An apparent strike in Iran’s capital Saturday happened near the offices of Khamenei. State television acknowledged an explosion in the area of the offices.
Israeli media reported attempts to assassinate Iranian President Masoud Pezeshkian during the attacks, and have not ruled out Khamenei being targeted.
Several missiles have struck University Street and the Jomhouri area in Tehran, while explosion likely occurred in the northern Seyyed Khandan area of Tehran, state media reported.
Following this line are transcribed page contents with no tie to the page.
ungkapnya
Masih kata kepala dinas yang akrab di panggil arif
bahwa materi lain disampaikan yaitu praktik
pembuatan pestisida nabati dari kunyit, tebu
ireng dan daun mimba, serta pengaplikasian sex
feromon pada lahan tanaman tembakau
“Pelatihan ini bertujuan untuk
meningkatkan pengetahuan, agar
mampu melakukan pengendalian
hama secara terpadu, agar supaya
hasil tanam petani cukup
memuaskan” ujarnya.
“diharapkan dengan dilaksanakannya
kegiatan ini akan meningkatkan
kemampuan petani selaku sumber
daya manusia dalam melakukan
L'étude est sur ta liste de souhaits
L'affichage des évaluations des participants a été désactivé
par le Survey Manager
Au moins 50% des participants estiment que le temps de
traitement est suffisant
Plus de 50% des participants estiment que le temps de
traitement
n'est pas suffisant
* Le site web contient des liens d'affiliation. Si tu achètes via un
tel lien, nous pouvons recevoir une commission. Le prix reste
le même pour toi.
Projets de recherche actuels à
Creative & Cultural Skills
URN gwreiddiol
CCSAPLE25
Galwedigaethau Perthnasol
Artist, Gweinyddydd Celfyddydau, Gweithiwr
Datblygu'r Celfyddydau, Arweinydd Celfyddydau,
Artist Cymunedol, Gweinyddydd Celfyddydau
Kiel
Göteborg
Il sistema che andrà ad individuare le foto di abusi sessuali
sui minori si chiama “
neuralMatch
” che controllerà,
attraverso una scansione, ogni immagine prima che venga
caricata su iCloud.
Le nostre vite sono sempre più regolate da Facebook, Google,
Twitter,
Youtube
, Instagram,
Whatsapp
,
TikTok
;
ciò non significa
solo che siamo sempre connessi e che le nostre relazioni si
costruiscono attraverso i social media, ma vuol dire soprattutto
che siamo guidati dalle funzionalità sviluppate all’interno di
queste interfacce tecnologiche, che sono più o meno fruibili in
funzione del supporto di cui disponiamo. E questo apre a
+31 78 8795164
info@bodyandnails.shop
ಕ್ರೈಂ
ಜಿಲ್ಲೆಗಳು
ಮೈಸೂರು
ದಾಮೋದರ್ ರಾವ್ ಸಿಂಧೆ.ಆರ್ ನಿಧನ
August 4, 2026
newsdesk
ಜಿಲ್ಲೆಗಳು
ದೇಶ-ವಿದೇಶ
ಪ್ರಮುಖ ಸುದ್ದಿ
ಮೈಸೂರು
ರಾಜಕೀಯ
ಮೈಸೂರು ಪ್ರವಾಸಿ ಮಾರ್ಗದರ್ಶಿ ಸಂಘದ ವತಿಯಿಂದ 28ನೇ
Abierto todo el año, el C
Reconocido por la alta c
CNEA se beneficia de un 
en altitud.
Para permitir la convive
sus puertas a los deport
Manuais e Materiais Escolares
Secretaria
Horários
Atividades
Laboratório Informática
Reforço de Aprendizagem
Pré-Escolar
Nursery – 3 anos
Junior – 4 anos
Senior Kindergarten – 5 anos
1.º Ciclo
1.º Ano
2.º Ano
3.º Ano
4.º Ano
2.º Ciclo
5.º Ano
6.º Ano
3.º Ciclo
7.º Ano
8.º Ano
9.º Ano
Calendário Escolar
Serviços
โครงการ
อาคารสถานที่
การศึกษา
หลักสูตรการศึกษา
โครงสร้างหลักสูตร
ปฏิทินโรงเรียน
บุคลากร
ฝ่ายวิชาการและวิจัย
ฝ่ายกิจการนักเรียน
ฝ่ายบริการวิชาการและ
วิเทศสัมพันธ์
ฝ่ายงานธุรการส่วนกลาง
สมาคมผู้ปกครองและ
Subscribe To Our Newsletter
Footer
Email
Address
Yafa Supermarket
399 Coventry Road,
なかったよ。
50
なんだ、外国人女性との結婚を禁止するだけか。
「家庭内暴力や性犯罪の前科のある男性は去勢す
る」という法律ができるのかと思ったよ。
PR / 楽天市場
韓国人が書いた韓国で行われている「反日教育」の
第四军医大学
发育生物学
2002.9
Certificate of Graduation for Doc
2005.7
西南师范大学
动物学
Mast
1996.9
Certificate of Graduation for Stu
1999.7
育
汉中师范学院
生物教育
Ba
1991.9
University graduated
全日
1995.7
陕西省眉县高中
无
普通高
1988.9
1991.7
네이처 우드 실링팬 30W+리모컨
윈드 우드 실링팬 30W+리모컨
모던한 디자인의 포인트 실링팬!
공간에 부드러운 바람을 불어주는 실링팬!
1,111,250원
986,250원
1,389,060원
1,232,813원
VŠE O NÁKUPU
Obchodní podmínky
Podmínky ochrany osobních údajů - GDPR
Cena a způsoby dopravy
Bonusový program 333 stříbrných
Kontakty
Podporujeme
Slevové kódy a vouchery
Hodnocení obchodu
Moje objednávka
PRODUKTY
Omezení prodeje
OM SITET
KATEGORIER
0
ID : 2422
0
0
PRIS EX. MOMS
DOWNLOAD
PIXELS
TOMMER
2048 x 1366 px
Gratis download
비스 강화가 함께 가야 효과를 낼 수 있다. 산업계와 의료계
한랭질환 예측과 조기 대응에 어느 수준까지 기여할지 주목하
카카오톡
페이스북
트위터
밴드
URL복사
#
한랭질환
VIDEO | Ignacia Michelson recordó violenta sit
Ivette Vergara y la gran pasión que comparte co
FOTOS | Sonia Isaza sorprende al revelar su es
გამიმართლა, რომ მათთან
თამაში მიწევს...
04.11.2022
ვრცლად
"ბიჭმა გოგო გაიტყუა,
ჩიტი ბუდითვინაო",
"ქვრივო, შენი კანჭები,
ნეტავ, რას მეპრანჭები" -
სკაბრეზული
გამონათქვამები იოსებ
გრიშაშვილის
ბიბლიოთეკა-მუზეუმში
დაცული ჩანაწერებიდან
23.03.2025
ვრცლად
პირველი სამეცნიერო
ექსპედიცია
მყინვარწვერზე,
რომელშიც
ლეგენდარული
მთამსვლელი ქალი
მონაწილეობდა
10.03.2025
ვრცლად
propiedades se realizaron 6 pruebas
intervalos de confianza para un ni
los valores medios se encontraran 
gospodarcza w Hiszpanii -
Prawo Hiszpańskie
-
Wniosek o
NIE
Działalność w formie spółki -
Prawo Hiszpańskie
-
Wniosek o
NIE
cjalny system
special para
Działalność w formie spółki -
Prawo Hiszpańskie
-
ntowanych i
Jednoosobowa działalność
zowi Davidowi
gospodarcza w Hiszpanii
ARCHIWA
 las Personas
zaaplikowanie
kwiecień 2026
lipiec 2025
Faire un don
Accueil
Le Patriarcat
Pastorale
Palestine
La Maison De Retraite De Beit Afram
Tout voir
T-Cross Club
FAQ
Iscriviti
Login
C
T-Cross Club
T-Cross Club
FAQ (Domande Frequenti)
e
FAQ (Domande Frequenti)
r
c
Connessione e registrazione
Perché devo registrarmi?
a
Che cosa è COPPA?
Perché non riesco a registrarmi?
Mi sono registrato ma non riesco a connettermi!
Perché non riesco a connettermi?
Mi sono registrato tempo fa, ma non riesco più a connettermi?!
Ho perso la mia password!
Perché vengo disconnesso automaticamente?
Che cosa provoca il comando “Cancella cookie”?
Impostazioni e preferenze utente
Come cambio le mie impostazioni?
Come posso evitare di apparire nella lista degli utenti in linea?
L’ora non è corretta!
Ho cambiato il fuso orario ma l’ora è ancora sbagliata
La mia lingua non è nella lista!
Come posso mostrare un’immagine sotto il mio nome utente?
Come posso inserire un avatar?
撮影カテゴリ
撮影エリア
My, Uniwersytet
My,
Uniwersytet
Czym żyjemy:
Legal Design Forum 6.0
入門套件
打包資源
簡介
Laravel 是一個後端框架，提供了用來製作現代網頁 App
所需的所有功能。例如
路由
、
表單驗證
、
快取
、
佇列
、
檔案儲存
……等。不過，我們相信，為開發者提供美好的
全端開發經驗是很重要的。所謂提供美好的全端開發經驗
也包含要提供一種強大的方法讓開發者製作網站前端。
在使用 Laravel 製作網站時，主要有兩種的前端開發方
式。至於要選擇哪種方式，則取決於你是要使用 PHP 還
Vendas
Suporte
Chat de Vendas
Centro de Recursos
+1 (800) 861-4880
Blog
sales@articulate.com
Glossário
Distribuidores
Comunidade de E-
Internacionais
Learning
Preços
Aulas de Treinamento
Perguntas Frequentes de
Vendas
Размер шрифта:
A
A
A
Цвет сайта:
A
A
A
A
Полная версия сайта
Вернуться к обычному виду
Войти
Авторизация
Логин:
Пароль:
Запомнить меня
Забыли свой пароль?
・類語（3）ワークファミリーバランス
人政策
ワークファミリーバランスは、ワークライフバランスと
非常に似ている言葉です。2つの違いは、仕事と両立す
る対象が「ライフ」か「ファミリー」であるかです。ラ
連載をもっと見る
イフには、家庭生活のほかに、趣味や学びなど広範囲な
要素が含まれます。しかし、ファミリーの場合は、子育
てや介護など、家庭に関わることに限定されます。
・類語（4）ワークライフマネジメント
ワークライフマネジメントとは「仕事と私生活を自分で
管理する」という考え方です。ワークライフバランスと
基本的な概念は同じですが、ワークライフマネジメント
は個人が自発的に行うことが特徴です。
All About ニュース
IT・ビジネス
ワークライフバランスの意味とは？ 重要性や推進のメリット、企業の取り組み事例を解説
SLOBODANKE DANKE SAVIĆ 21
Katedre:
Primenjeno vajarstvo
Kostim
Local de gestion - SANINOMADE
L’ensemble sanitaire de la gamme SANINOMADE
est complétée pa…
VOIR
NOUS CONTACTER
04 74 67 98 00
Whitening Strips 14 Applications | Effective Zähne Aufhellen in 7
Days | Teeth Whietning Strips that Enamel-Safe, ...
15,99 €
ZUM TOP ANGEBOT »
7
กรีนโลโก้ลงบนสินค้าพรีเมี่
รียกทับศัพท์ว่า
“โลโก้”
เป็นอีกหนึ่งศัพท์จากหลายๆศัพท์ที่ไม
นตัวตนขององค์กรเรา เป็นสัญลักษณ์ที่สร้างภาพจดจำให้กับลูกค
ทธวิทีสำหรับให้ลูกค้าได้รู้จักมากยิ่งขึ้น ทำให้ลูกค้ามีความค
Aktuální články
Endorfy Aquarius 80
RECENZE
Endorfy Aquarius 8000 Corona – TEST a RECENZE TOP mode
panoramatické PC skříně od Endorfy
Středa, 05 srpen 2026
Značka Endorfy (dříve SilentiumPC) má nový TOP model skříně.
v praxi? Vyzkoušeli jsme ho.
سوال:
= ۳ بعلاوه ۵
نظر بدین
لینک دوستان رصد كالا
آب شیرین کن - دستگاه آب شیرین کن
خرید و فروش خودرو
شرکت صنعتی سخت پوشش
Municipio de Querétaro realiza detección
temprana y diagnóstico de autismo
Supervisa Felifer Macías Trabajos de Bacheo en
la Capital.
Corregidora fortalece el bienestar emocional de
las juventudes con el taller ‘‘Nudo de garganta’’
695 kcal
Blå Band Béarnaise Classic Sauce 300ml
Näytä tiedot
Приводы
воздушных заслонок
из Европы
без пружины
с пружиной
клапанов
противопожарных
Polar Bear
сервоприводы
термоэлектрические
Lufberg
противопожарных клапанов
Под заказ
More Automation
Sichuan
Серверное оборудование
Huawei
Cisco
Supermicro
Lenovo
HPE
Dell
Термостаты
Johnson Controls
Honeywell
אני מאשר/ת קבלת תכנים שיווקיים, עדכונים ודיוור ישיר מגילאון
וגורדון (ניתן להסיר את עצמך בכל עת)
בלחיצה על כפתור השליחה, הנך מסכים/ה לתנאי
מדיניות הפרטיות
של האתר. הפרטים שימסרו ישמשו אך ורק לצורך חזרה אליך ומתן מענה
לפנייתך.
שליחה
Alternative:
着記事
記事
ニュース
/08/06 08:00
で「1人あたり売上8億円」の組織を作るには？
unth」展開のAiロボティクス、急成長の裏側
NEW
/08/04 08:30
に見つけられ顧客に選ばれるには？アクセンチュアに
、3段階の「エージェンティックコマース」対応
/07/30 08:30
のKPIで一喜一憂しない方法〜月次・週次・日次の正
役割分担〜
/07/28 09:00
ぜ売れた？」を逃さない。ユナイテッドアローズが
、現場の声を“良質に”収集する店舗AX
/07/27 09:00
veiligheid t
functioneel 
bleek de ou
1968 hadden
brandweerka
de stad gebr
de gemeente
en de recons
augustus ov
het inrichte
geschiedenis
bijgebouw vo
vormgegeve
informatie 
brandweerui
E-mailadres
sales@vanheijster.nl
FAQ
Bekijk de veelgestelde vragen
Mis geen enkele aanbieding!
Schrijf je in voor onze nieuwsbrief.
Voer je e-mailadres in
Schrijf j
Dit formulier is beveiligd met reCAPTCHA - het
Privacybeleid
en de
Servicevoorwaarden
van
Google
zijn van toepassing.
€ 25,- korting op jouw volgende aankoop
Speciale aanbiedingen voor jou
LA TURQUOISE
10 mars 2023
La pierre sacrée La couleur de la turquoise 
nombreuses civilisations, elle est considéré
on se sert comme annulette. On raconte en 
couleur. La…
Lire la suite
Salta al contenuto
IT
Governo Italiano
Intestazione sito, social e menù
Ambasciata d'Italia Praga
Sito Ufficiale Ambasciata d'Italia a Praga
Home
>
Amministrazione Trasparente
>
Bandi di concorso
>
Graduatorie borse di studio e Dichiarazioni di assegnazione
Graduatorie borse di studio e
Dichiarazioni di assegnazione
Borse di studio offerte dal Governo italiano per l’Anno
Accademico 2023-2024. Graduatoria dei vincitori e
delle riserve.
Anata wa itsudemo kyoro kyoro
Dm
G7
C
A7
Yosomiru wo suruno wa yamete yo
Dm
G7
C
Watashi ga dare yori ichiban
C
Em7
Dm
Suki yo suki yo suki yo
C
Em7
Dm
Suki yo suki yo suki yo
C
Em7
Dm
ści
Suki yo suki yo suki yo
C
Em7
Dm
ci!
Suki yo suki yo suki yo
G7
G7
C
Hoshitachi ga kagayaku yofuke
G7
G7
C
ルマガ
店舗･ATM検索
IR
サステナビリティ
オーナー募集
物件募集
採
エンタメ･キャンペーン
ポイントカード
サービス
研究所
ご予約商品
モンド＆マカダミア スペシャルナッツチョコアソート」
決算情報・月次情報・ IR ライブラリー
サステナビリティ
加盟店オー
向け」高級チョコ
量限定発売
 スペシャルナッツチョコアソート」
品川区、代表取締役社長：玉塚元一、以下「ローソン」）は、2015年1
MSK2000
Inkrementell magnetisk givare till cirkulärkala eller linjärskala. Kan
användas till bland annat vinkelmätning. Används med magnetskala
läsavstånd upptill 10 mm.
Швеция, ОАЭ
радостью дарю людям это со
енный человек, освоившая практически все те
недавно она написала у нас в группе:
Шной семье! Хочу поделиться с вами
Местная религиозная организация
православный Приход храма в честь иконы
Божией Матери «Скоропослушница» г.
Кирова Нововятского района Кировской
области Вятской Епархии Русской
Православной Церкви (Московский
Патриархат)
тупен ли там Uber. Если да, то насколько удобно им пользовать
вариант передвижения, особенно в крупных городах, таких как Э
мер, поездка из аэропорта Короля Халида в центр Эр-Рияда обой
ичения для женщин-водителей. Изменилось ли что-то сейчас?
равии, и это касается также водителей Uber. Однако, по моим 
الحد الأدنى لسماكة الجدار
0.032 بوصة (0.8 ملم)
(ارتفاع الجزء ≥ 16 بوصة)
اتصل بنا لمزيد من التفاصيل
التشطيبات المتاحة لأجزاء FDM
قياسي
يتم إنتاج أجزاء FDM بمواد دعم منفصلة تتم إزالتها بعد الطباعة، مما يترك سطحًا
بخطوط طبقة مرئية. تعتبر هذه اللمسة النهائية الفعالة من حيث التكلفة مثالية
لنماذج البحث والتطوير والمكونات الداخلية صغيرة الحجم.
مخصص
Thick smoke was also rising from the vicinity of Pasteur Street in downtown Tehran, ISNA said.
The attack, coming after Israel and Iran engaged in a 12-day air war in June, follows repeated US-Israeli warnings that they would strike again if Iran pressed ahead with its nuclear and ballistic missile programs.
“The State of Israel launched a pre-emptive attack against Iran to remove threats to the State of Israel,” Defense Minister Israel Katz said.
An Israeli defense official said the operation had been planned for months in coordination with Washington, and that the launch date was decided weeks ago.
The US military declined to immediately comment on the attack.
Explosions were heard in Tehran on Saturday, Iranian media reported, and sirens sounded across Israel around 08:15 local time in what the military said was a proactive alert to prepare the public for the possibility of an incoming missile strike.
The Israeli military announced the closure of schools and workplaces, with exceptions for essential sectors, and a ban on public airspace.
Israel closed its airspace to civilian flights, and the airports authority asked the public not to go to any of the country’s airports.
The country’s airspace will reopen and flights to and from Israel to resume ‘as soon as the security situation allows,’ the airport authority said.
Iran’s airspace has been closed, Tasnim news agency reported.
The US and Iran renewed negotiations in February in a bid to resolve the decades-long dispute through diplomacy and avert the threat of a military confrontation that could destabilize the region.
Israel, however, insisted that any US deal with Iran must include the dismantling of Tehran’s nuclear infrastructure, not just stopping the enrichment process, and lobbied Washington to include restrictions on Iran’s missile program in the talks.
Iran said it was prepared to discuss curbs on its nuclear program in exchange for lifting sanctions but ruled out linking the issue to missiles.
Tehran also said it would defend itself against any attack.
It warned neighboring countries hosting US troops that it would retaliate against American bases if Washington struck Iran.
In June, the US joined an Israeli military campaign against Iranian nuclear installations, in the most direct American military action ever against the Islamic Republic.
Tehran retaliated then by launching missiles toward the US Al Udeid air base in Qatar, the largest in the Middle East.
Western powers have warned that Iran’s ballistic missile project threatens regional stability and could deliver nuclear weapons if developed. Tehran denies seeking atomic bombs.